Scan the listing for the word "anchor" and report every line that contains it.

● **Recorded information**:
####################
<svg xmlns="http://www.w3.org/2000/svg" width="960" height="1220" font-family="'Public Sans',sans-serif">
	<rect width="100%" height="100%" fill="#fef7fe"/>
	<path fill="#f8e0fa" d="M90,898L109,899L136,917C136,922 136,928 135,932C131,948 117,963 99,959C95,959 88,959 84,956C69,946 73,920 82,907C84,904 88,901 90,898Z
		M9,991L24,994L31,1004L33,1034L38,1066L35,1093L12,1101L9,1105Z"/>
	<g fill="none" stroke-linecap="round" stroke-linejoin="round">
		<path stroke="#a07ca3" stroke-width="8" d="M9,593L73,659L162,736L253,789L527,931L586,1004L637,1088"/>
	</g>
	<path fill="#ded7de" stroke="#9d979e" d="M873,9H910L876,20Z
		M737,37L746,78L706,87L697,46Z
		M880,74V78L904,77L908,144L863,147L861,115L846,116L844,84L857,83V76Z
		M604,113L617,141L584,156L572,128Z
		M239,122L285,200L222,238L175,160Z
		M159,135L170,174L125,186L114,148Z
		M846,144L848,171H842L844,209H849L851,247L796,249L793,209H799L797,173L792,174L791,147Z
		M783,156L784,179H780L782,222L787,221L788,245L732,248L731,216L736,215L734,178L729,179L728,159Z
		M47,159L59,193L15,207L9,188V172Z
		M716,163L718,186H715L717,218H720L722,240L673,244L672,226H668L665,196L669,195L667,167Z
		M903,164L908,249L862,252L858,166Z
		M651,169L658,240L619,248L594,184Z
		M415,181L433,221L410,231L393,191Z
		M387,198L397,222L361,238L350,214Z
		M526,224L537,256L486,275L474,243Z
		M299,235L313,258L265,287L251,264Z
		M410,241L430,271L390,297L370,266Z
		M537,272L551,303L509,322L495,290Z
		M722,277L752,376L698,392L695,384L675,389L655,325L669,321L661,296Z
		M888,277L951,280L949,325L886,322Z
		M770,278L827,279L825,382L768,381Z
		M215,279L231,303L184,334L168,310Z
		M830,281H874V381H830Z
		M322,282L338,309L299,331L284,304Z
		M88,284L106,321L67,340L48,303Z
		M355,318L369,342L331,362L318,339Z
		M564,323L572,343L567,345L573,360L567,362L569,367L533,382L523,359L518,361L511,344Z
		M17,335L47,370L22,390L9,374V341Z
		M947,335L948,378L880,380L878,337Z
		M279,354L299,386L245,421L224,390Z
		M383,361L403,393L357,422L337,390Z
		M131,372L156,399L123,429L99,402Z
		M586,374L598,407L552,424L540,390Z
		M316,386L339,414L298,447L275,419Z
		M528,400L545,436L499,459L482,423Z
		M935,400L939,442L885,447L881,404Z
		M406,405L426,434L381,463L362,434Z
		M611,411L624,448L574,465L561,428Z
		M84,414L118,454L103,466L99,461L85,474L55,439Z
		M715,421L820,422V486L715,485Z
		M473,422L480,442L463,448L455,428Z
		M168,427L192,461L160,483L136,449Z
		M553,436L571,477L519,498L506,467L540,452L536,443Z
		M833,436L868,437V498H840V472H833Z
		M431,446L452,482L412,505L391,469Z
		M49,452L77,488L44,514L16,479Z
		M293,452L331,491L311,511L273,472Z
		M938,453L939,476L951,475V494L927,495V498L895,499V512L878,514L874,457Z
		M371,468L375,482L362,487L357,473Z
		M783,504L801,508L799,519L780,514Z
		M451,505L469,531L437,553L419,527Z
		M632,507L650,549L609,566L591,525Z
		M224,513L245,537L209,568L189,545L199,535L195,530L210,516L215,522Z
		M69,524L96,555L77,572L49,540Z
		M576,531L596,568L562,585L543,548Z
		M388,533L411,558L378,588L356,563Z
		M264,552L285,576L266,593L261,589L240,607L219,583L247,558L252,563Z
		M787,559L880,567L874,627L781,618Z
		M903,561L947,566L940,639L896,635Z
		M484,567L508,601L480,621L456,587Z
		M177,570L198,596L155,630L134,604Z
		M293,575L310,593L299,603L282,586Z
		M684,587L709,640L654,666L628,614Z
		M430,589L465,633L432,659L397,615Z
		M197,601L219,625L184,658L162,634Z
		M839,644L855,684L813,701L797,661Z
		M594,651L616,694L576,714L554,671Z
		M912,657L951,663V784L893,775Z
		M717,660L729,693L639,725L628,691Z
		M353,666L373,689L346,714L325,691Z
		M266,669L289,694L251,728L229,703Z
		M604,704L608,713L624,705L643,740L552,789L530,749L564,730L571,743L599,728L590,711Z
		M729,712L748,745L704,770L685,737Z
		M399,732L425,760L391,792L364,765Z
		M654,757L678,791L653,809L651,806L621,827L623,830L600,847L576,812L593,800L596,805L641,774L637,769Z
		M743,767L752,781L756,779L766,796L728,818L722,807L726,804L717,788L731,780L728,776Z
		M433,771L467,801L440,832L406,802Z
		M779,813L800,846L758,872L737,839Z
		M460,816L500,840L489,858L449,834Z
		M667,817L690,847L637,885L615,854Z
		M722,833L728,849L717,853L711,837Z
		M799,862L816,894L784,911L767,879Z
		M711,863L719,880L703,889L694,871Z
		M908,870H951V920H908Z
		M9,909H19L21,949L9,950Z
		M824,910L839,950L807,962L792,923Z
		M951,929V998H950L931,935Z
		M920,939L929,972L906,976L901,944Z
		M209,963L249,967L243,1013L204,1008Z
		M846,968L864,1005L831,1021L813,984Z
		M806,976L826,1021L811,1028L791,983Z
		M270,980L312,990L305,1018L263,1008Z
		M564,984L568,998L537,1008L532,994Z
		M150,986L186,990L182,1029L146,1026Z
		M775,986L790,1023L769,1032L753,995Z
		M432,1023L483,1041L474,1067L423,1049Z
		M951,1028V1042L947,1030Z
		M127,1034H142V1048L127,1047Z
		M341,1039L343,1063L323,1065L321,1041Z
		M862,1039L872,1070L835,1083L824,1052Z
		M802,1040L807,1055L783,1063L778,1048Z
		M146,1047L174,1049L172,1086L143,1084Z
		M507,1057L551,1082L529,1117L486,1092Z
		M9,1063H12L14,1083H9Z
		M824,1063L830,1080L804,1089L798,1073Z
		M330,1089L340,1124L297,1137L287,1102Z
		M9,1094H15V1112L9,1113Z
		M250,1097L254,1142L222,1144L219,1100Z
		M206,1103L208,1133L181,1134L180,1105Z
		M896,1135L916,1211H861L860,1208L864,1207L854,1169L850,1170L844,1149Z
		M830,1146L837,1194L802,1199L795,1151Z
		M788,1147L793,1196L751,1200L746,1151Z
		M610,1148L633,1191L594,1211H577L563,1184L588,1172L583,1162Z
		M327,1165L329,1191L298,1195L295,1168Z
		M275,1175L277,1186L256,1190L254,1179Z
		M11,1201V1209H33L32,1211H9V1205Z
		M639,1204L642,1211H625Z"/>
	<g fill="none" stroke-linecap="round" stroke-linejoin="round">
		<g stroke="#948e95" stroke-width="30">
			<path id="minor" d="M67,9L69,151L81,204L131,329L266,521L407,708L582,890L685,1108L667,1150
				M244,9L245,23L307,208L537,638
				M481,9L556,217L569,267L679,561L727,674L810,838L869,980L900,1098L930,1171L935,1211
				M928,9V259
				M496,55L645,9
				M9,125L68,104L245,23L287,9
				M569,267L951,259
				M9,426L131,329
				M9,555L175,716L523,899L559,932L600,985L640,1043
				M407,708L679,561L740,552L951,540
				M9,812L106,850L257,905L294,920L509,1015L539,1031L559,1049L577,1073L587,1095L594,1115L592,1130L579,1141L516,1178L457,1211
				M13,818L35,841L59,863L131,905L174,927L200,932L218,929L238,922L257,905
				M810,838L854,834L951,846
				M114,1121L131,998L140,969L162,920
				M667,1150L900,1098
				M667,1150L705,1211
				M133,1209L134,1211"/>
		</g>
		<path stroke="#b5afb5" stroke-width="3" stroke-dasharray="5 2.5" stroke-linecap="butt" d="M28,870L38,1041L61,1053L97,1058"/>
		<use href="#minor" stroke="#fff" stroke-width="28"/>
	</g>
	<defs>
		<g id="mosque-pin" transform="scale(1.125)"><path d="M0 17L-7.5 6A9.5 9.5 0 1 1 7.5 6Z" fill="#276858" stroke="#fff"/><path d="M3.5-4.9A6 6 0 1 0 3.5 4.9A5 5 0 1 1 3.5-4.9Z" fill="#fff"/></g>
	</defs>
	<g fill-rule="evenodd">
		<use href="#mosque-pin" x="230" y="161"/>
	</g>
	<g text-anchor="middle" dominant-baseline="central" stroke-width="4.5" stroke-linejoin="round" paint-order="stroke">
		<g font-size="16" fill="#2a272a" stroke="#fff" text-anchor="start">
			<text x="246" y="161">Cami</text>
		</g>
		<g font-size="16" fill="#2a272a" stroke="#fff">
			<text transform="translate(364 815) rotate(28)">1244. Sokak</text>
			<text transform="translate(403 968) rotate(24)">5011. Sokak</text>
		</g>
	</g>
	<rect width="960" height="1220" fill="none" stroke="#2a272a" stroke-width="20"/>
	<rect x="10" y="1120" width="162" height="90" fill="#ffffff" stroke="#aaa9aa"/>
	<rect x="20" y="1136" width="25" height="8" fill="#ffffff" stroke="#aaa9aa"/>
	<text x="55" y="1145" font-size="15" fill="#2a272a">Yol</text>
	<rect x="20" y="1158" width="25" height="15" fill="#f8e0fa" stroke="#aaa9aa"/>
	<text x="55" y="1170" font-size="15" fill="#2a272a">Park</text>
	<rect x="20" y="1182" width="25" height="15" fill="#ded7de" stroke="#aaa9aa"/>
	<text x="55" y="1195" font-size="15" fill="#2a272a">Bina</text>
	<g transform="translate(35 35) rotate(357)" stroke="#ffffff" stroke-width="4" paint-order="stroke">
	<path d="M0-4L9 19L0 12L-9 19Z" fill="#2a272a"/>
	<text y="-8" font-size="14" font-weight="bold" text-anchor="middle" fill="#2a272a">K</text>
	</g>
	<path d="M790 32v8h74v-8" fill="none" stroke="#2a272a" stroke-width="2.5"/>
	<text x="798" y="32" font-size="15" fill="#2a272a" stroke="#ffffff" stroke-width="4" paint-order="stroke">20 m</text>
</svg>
####################
● **Result**:
	<g text-anchor="middle" dominant-baseline="central" stroke-width="4.5" stroke-linejoin="round" paint-order="stroke">
		<g font-size="16" fill="#2a272a" stroke="#fff" text-anchor="start">
	<text y="-8" font-size="14" font-weight="bold" text-anchor="middle" fill="#2a272a">K</text>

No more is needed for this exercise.